TEXTE DU DOCUMENT:
↓↓↓

Lectures, analyses et réflexions de Raphaël

Vous trouverez ici des comptes rendus de lectures livresques concernant essentiellement l'histoire des Noirs d'Afrique et celle des Afrodescendants des Amériques et d'Europe. Les actualités de la diaspora africaine ne sont pas oubliées.

08 janvier 2009

La traite des Noirs et ses acteurs africains

La_traite_selon_Tidiane_DLa traite des Noirs et ses acteurs Africains

 

 

            Le livre de Tidiane Diakité arrive au bon moment du débat sur la traite négrière atlantique. Depuis la publication de celui de Pétré-Grenouilleau qui a fait de lui le maître incontesté de ce thème dans la conscience des français, la traite des Noirs est apparue pour beaucoup comme un événement anodin dans l’histoire de l’Europe. Celle-ci a en effet accueilli le livre et les entretiens accordés par l’auteur français comme le baume qui vient soulager sa conscience ployant sous le poids de la culpabilité d’un commerce éhonté. Désormais les Européens se satisfont de l’idée qu’ils n’ont fait que prolonger une pratique ancestrale africaine les dispensant donc du sentiment de culpabilité et des dédommagements que certains africains s’évertuaient à demander.

            Très vite, afin d’éviter les amalgames, Tidiane Diakité présente le vrai visage de l’esclavage tel qu’il était pratiqué sur le continent jusqu’au XV è siècle. Les témoignages des Portugais, les premiers commerçants européens en Afrique, attestent les récits oraux transmis de génération en génération recueillis sur le terrain.

Ce préalable clairement expliqué, l’auteur s’attache à nous présenter dans une démarche détaillée les premiers pas des particuliers portugais qui vont initier les premiers rapts et razzias sur les côtes africaines et l’introduction régulière des Noirs en Europe. Puis vient le temps de l’intérêt de l’état du Portugal pour ce commerce, et à partir de la deuxième moitié du XVI è siècle ses luttes contre les autres pays européens qui manifestaient à leur tour un grand appétit pour le commerce des esclaves.

La rentabilité de ce commerce supposait une vraie organisation de la part des Européens. Devant les premières résistances africaines aux rapts, vols et razzias qui causaient des dégâts dans leurs rangs, les négriers ont trouvé bon d’imposer aux rois africains des traités dans lesquels ceux-ci ont le sentiment de trouver leur compte mais en réalité fort avantageux pour les pays européens. Dès lors, les rois africains devinrent des acteurs actifs de la traite en entrant dans un commerce de troc : des êtres humains contre des produits européens. Ainsi, comme le démontre très bien l’auteur, pendant que, grâce à la traite négrière, les industries et les villes européennes se développent déversant des produits hétéroclites sur le continent noir, l’artisanat africain, florissant jusqu’au XV è siècle, allait être délaissé au profit de la chasse à l’homme. Quatre siècles et demi d’inactivité artisanale finiront par ruiner le génie africain, parce que « pour les générations nées dans ces siècles, la traite apparaissait comme la norme, l’unique référence ».

↑↑↑

TRAVAIL À FAIRE:
Recopiez à l'identique, s'il vous plaît, tout le passage du compte rendu sur la traite des Noirs qui va de « Le livre de » jusqu'à « s’évertuaient à demander. ».

DONNÉES FOURNIES:
↓↓↓

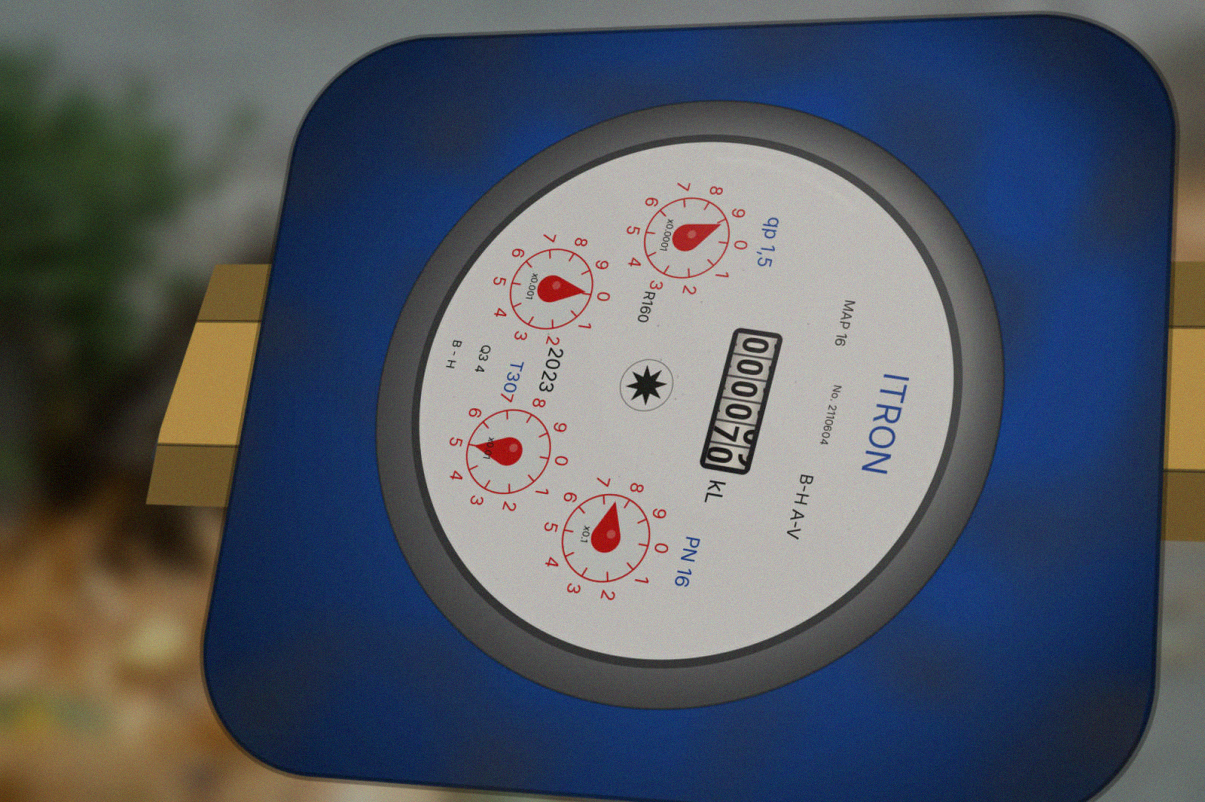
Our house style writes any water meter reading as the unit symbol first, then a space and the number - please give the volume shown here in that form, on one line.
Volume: kL 69.7499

↑↑↑

SOLUTION CI-DESSOUS:
Le livre de Tidiane Diakité arrive au bon moment du débat sur la traite négrière atlantique. Depuis la publication de celui de Pétré-Grenouilleau qui a fait de lui le maître incontesté de ce thème dans la conscience des français, la traite des Noirs est apparue pour beaucoup comme un événement anodin dans l’histoire de l’Europe. Celle-ci a en effet accueilli le livre et les entretiens accordés par l’auteur français comme le baume qui vient soulager sa conscience ployant sous le poids de la culpabilité d’un commerce éhonté. Désormais les Européens se satisfont de l’idée qu’ils n’ont fait que prolonger une pratique ancestrale africaine les dispensant donc du sentiment de culpabilité et des dédommagements que certains africains s’évertuaient à demander.